Top of Records provided
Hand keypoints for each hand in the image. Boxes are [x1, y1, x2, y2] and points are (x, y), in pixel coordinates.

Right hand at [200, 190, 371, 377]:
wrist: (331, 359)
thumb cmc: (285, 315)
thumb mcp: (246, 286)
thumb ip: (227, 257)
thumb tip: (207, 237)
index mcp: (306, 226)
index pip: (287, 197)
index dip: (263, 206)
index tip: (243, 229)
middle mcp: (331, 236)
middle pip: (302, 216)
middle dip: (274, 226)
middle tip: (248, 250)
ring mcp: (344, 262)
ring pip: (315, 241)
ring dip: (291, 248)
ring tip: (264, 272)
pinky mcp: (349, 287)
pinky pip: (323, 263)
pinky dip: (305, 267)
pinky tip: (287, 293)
Bottom of Records provided
Top of Records provided
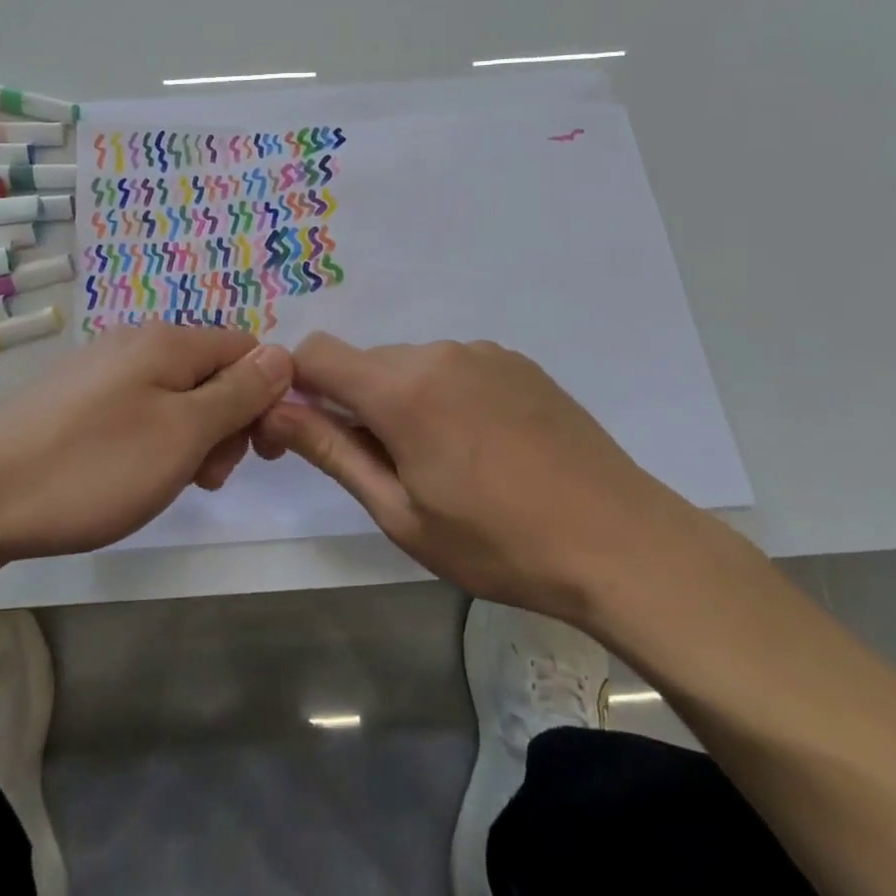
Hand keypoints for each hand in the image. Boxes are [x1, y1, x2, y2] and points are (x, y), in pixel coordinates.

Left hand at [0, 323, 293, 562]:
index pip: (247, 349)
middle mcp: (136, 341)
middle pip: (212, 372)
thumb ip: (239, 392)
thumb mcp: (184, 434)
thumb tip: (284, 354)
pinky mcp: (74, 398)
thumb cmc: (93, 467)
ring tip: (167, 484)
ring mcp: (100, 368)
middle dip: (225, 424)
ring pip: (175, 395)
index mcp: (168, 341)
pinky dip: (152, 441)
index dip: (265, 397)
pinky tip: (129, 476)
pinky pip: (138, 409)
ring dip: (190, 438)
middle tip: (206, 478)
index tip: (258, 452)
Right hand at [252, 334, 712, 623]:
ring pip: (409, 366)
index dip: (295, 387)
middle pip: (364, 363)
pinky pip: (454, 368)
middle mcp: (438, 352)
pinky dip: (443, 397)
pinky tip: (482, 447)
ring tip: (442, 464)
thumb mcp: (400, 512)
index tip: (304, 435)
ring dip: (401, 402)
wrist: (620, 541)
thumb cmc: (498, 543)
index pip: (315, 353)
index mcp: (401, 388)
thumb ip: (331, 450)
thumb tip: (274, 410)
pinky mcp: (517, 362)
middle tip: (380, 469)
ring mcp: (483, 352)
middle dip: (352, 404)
Bottom of Records provided
Top of Records provided
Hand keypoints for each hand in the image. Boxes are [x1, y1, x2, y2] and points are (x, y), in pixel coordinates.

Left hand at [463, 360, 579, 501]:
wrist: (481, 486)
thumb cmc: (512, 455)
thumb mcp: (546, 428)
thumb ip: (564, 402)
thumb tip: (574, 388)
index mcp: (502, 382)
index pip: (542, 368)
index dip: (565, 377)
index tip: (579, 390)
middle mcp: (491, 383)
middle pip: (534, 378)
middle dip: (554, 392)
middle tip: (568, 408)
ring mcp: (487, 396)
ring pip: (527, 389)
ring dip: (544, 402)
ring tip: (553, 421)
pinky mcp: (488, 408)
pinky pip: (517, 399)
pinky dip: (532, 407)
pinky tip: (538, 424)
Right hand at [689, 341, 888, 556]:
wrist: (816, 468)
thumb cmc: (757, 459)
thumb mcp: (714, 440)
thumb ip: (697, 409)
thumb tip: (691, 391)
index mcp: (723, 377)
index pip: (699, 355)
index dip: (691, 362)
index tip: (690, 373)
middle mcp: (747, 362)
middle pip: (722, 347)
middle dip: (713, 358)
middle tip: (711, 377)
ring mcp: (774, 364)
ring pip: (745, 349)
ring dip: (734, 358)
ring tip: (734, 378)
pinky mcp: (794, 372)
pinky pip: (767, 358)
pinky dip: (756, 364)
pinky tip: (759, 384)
Bottom of Records provided
• About this task
Look over the material and return every line where the word "Right" is found.

• Answer to this exercise
Right hand at [200, 190, 371, 377]:
Right hand at [252, 334, 712, 623]:
Right hand at [689, 341, 888, 556]:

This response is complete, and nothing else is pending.